▶ [Goal of the exercise]: Transcribe the following entries word for word; no picture is to appear in the copy.
^^^^
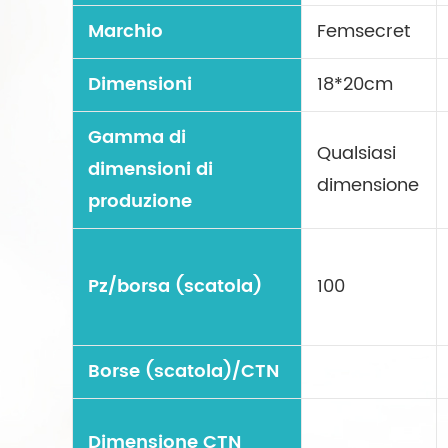
Marchio
Femsecret
Dimensioni
18*20cm
Gamma di
Qualsiasi
dimensioni di
dimensione
produzione
Pz/borsa (scatola)
100
Borse (scatola)/CTN
Dimensione CTN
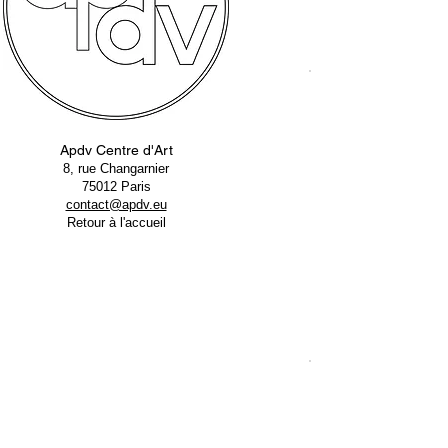
Apdv Centre d'Art
8, rue Changarnier
75012 Paris
contact@apdv.eu
Retour à l'accueil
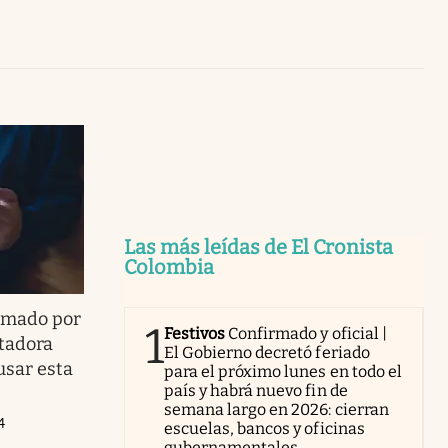
Uruguay
Las más leídas de El Cronista
Colombia
rmado por
1
Festivos
Confirmado y oficial |
utadora
El Gobierno decretó feriado
usar esta
para el próximo lunes en todo el
país y habrá nuevo fin de
semana largo en 2026: cierran
4
escuelas, bancos y oficinas
gubernamentales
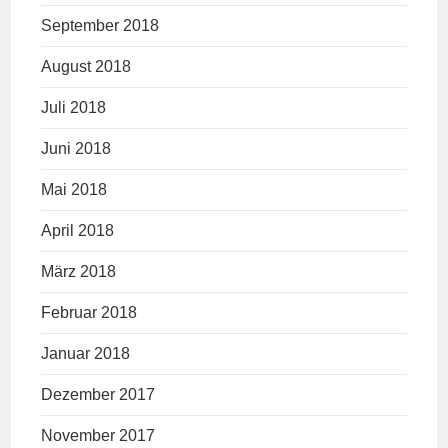
September 2018
August 2018
Juli 2018
Juni 2018
Mai 2018
April 2018
März 2018
Februar 2018
Januar 2018
Dezember 2017
November 2017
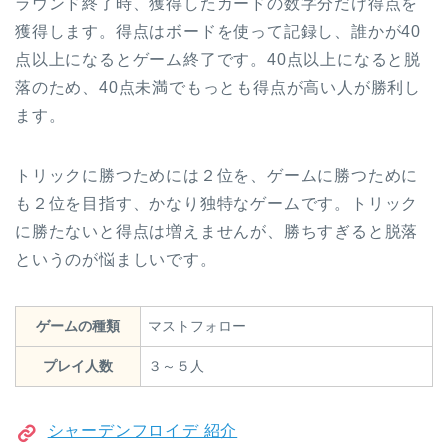
ラウンド終了時、獲得したカードの数字分だけ得点を
獲得します。得点はボードを使って記録し、誰かが40
点以上になるとゲーム終了です。40点以上になると脱
落のため、40点未満でもっとも得点が高い人が勝利し
ます。
トリックに勝つためには２位を、ゲームに勝つために
も２位を目指す、かなり独特なゲームです。トリック
に勝たないと得点は増えませんが、勝ちすぎると脱落
というのが悩ましいです。
ゲームの種類
マストフォロー
プレイ人数
３～５人
シャーデンフロイデ 紹介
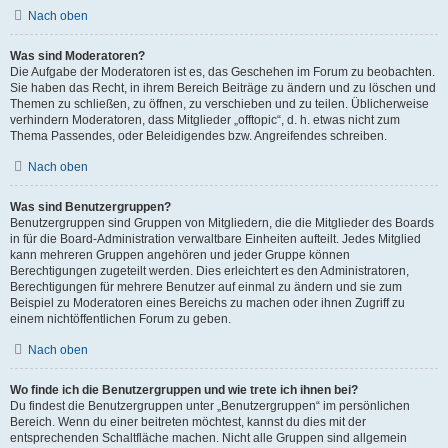
Nach oben
Was sind Moderatoren?
Die Aufgabe der Moderatoren ist es, das Geschehen im Forum zu beobachten.
Sie haben das Recht, in ihrem Bereich Beiträge zu ändern und zu löschen und
Themen zu schließen, zu öffnen, zu verschieben und zu teilen. Üblicherweise
verhindern Moderatoren, dass Mitglieder „offtopic“, d. h. etwas nicht zum
Thema Passendes, oder Beleidigendes bzw. Angreifendes schreiben.
Nach oben
Was sind Benutzergruppen?
Benutzergruppen sind Gruppen von Mitgliedern, die die Mitglieder des Boards
in für die Board-Administration verwaltbare Einheiten aufteilt. Jedes Mitglied
kann mehreren Gruppen angehören und jeder Gruppe können
Berechtigungen zugeteilt werden. Dies erleichtert es den Administratoren,
Berechtigungen für mehrere Benutzer auf einmal zu ändern und sie zum
Beispiel zu Moderatoren eines Bereichs zu machen oder ihnen Zugriff zu
einem nichtöffentlichen Forum zu geben.
Nach oben
Wo finde ich die Benutzergruppen und wie trete ich ihnen bei?
Du findest die Benutzergruppen unter „Benutzergruppen“ im persönlichen
Bereich. Wenn du einer beitreten möchtest, kannst du dies mit der
entsprechenden Schaltfläche machen. Nicht alle Gruppen sind allgemein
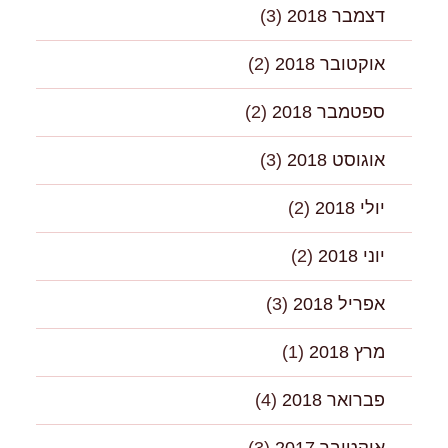
דצמבר 2018
(3)
אוקטובר 2018
(2)
ספטמבר 2018
(2)
אוגוסט 2018
(3)
יולי 2018
(2)
יוני 2018
(2)
אפריל 2018
(3)
מרץ 2018
(1)
פברואר 2018
(4)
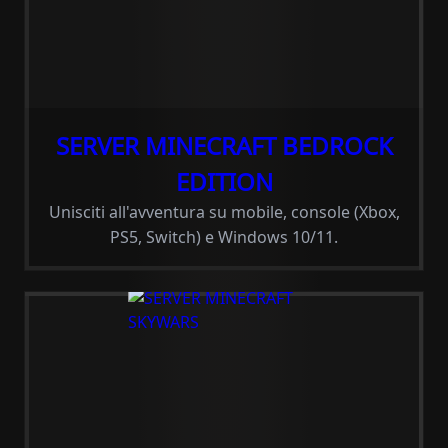
SERVER MINECRAFT BEDROCK
EDITION
Unisciti all'avventura su mobile, console (Xbox,
PS5, Switch) e Windows 10/11.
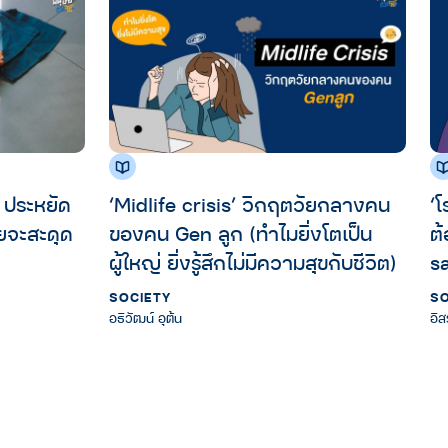
า ประหยัด
‘Midlife crisis’ วิกฤตวัยกลางคน
‘โ
วัยจะสะดุด
ของคน Gen ลูก (ทำไมยิ่งโตเป็น
ต
ผู้ใหญ่ ยิ่งรู้สึกไม่มีความสุขกับชีวิต)
s
SOCIETY
SO
อธิวัฒน์ อุต้น
อิ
^^^^
▶ [Result of this exercise]:
Marchio
Femsecret
Dimensioni
18*20cm
Gamma di
Qualsiasi
dimensioni di
dimensione
produzione
Pz/borsa (scatola)
100
Borse (scatola)/CTN
Dimensione CTN
Apdv Centre d'Art
8, rue Changarnier
75012 Paris
contact@apdv.eu
Retour à l'accueil
Uruguay
Las más leídas de El Cronista
Colombia
rmado por
1
Festivos
Confirmado y oficial |
utadora
El Gobierno decretó feriado
usar esta
para el próximo lunes en todo el
país y habrá nuevo fin de
semana largo en 2026: cierran
4
escuelas, bancos y oficinas
gubernamentales
September 2018
August 2018
Juli 2018
Juni 2018
Mai 2018
April 2018
März 2018
Februar 2018
Januar 2018
Dezember 2017
November 2017
ラウンド終了時、獲得したカードの数字分だけ得点を
獲得します。得点はボードを使って記録し、誰かが40
点以上になるとゲーム終了です。40点以上になると脱
落のため、40点未満でもっとも得点が高い人が勝利し
ます。
トリックに勝つためには２位を、ゲームに勝つために
も２位を目指す、かなり独特なゲームです。トリック
に勝たないと得点は増えませんが、勝ちすぎると脱落
というのが悩ましいです。
ゲームの種類
マストフォロー
プレイ人数
３～５人
シャーデンフロイデ 紹介
Nach oben
Was sind Moderatoren?
Die Aufgabe der Moderatoren ist es, das Geschehen im Forum zu beobachten.
Sie haben das Recht, in ihrem Bereich Beiträge zu ändern und zu löschen und
Themen zu schließen, zu öffnen, zu verschieben und zu teilen. Üblicherweise
verhindern Moderatoren, dass Mitglieder „offtopic“, d. h. etwas nicht zum
Thema Passendes, oder Beleidigendes bzw. Angreifendes schreiben.
Nach oben
Was sind Benutzergruppen?
Benutzergruppen sind Gruppen von Mitgliedern, die die Mitglieder des Boards
in für die Board-Administration verwaltbare Einheiten aufteilt. Jedes Mitglied
kann mehreren Gruppen angehören und jeder Gruppe können
Berechtigungen zugeteilt werden. Dies erleichtert es den Administratoren,
Berechtigungen für mehrere Benutzer auf einmal zu ändern und sie zum
Beispiel zu Moderatoren eines Bereichs zu machen oder ihnen Zugriff zu
einem nichtöffentlichen Forum zu geben.
Nach oben
Wo finde ich die Benutzergruppen und wie trete ich ihnen bei?
Du findest die Benutzergruppen unter „Benutzergruppen“ im persönlichen
Bereich. Wenn du einer beitreten möchtest, kannst du dies mit der
entsprechenden Schaltfläche machen. Nicht alle Gruppen sind allgemein
דצמבר 2018
(3)
אוקטובר 2018
(2)
ספטמבר 2018
(2)
אוגוסט 2018
(3)
יולי 2018
(2)
יוני 2018
(2)
אפריל 2018
(3)
מרץ 2018
(1)
פברואר 2018
(4)
SERVER MINECRAFT BEDROCK
EDITION
Unisciti all'avventura su mobile, console (Xbox,
PS5, Switch) e Windows 10/11.
า ประหยัด
‘Midlife crisis’ วิกฤตวัยกลางคน
‘โ
วัยจะสะดุด
ของคน Gen ลูก (ทำไมยิ่งโตเป็น
ต
ผู้ใหญ่ ยิ่งรู้สึกไม่มีความสุขกับชีวิต)
s
SOCIETY
SO
อธิวัฒน์ อุต้น
อิ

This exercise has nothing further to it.